Written exercise 1
Return the part of the passage on free software project governance that starts at "What do other" and ends at "way, shape or form.", copied word for word.
Written exercise 2
Supply the next part of the passage on how free software projects handle governance, picking up after its final sentence.
#### Text extract ####
What do other projects have to teach us about governance? We are not the only complex free software project in existence, and it would be an appaling measure of narcissism to believe that we’re special in any way, shape or form.

Python

We should all know what a Python PEP is, but if you are not familiar with the process I strongly recommend going through it. It’s well documented, and pretty much the de facto standard for any complex free and open source project that has achieved escape velocity from a centralised figure in charge of the whole decision making process. The real achievement of the Python community is that it adopted this policy long before their centralised figure called it quits. The interesting thing of the PEP process is that it is used to codify the governance of the project itself; the PEP template is a PEP; teams are defined through PEPs; target platforms are defined through PEPs; deprecations are defined through PEPs; all project-wide processes are defined through PEPs.

Rust

Rust has a similar process for language, tooling, and standard library changes, called “RFC”. The RFC process is more lightweight on the formalities than Python’s PEPs, but it’s still very well defined. Rust, being a project that came into existence in a Post-PEP world, adopted the same type of process, and used it to codify teams, governance, and any and all project-wide processes.
#### Provided material ####
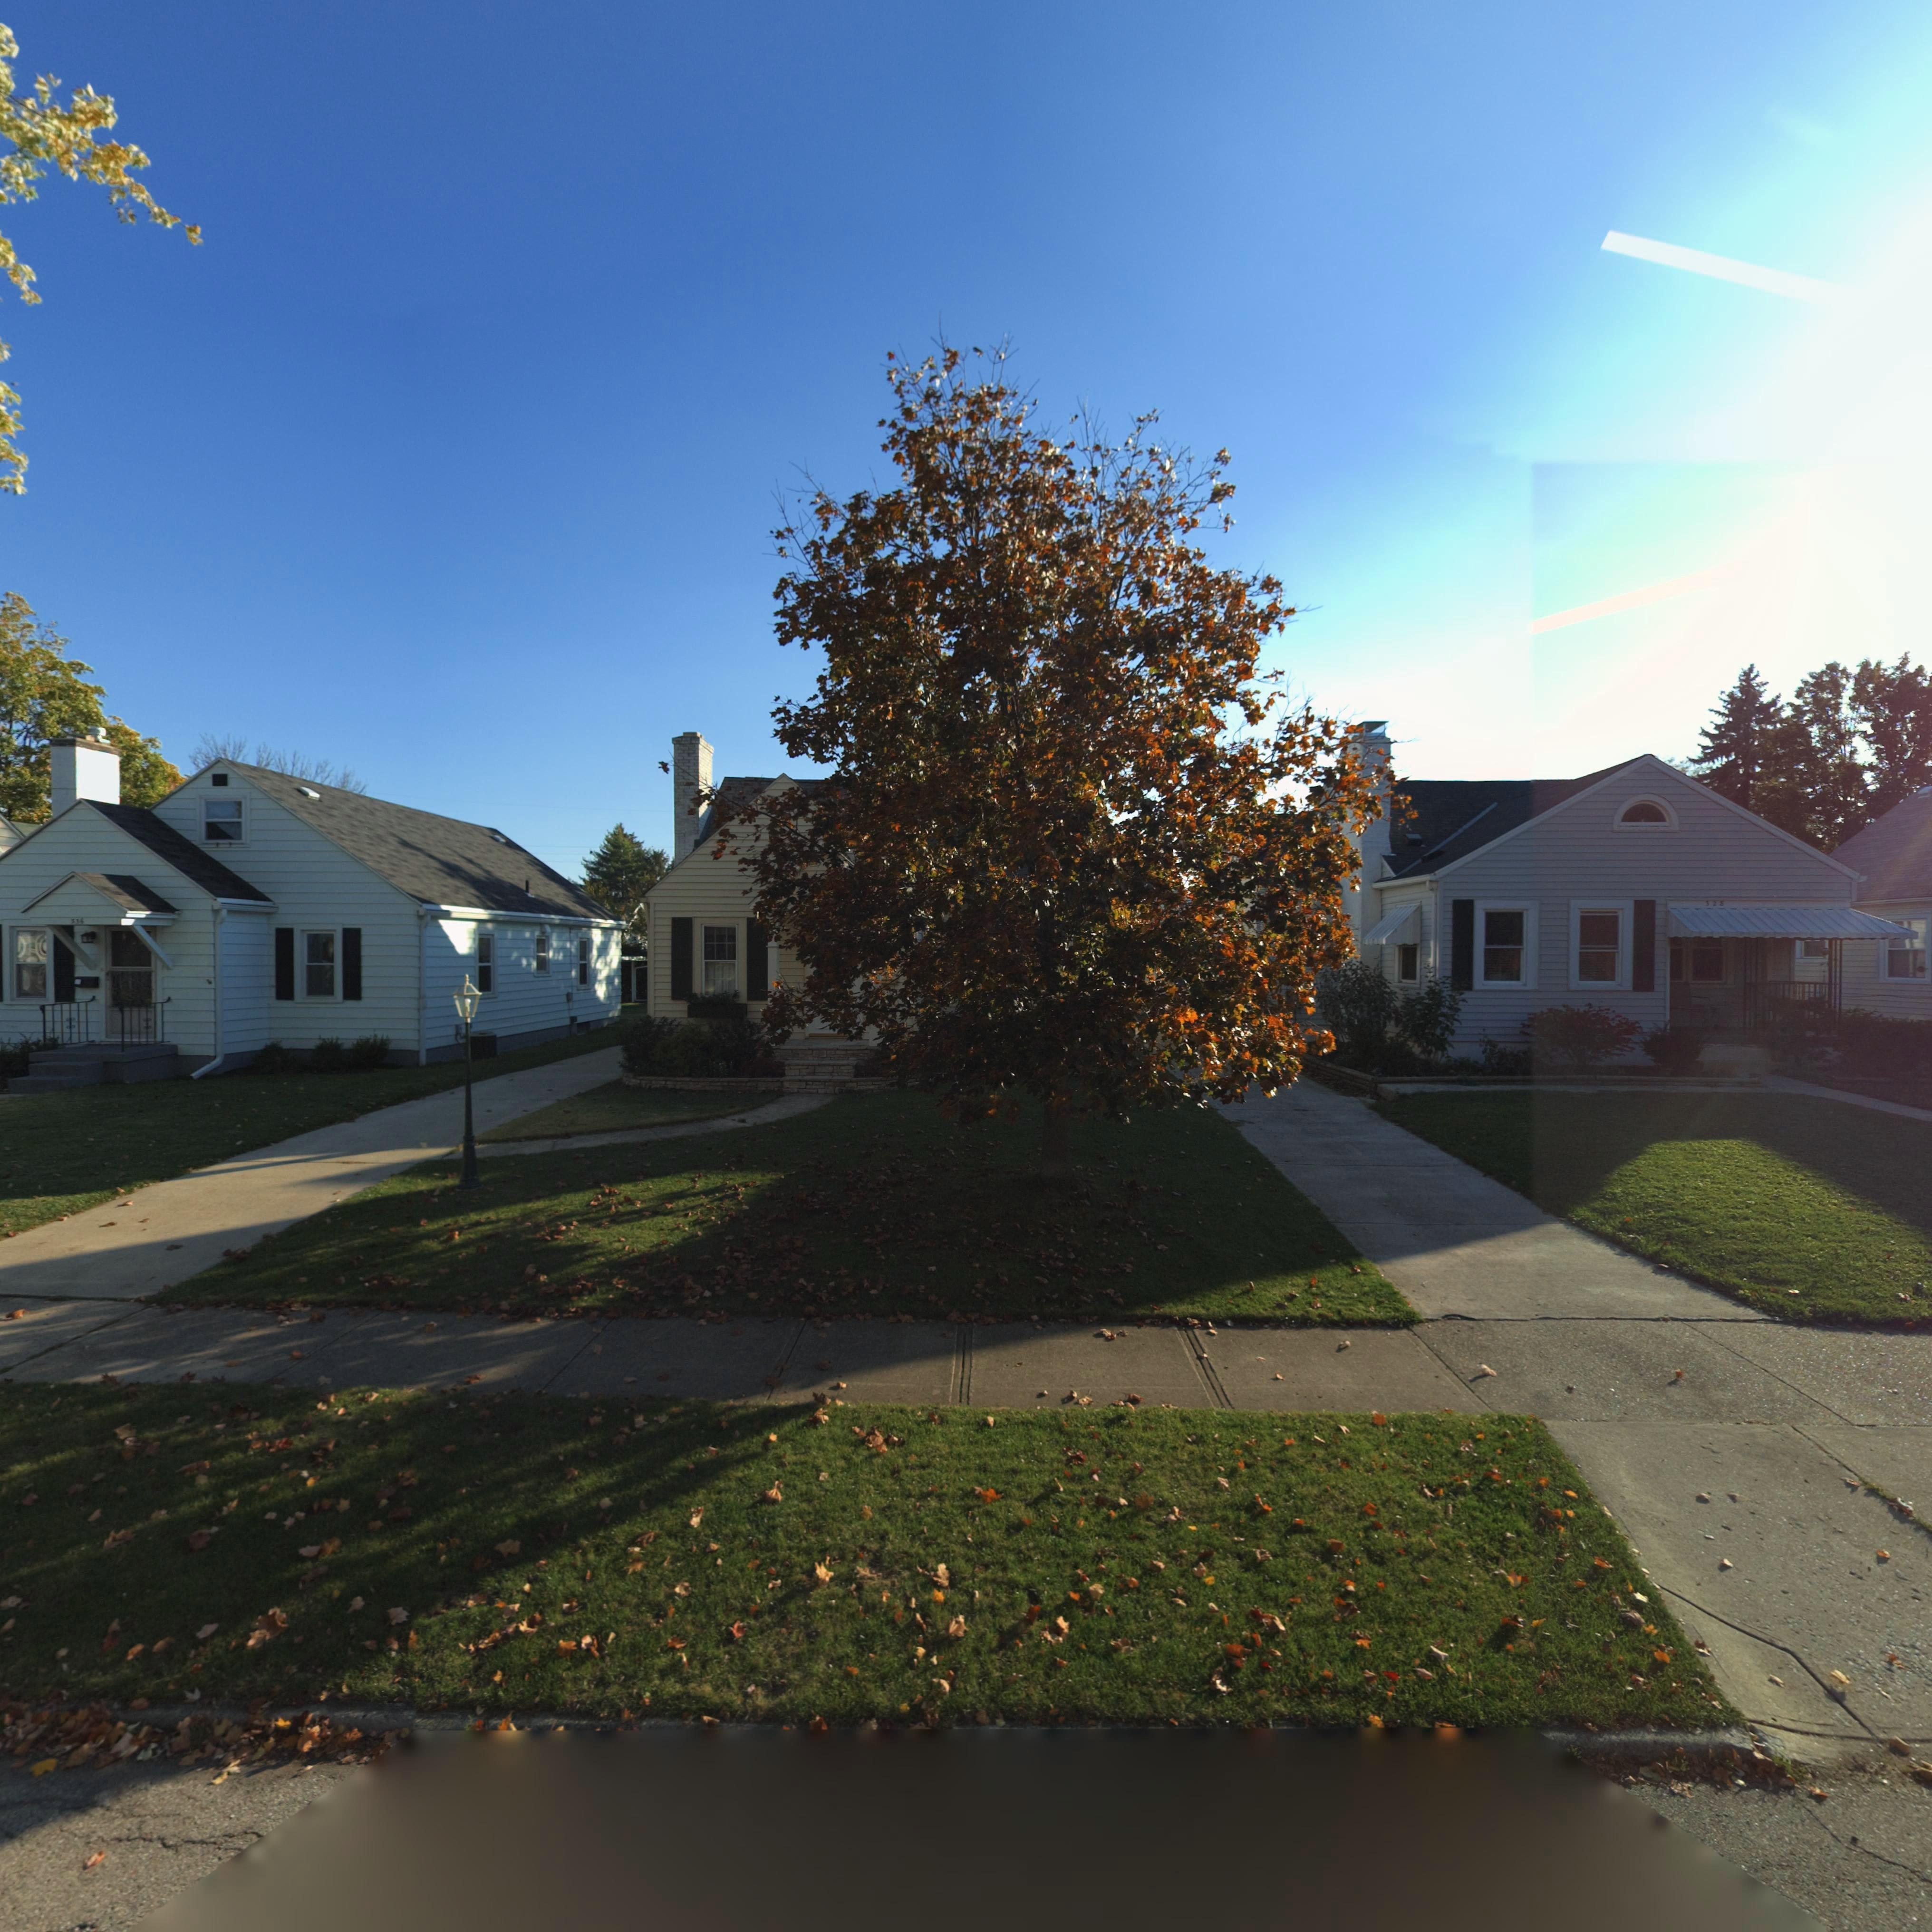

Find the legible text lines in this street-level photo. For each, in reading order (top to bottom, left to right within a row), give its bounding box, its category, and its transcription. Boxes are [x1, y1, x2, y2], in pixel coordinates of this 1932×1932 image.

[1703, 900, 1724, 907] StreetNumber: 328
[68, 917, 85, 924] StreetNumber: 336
####
Expected answer 1
What do other projects have to teach us about governance? We are not the only complex free software project in existence, and it would be an appaling measure of narcissism to believe that we’re special in any way, shape or form.

Expected answer 2
Fedora

Fedora change proposals exist to discuss and document both self-contained changes (usually fairly uncontroversial, given that they are proposed by the same owners of module being changed) and system-wide changes. The main difference between them is that most of the elements of a system-wide change proposal are required, wheres for self-contained proposals they can be optional; for instance, a system-wide change must have a contingency plan, a way to test it, and the impact on documentation and release notes, whereas as self-contained change does not.

GNOME

Turns out that we once did have “GNOME Enhancement Proposals” (GEP), mainly modelled on Python’s PEP from 2002. If this comes as a surprise, that’s because they lasted for about a year, mainly because it was a reactionary process to try and funnel some of the large controversies of the 2.0 development cycle into a productive outlet that didn’t involve flames and people dramatically quitting the project. GEPs failed once the community fractured, and people started working in silos, either under their own direction or, more likely, under their management’s direction. What’s the point of discussing a project-wide change, when that change was going to be implemented by people already working together?

The GEP process mutated into the lightweight “module proposal” process, where people discussed adding and removing dependencies on the desktop development mailing list—something we also lost over the 2.x cycle, mainly because the amount of discussions over time tended towards zero. The people involved with the change knew what those modules brought to the release, and people unfamiliar with them were either giving out unsolicited advice, or were simply not reached by the desktop development mailing list. The discussions turned into external dependencies notifications, which also died up because apparently asking to compose an email to notify the release team that a new dependency was needed to build a core module was far too much of a bother for project maintainers.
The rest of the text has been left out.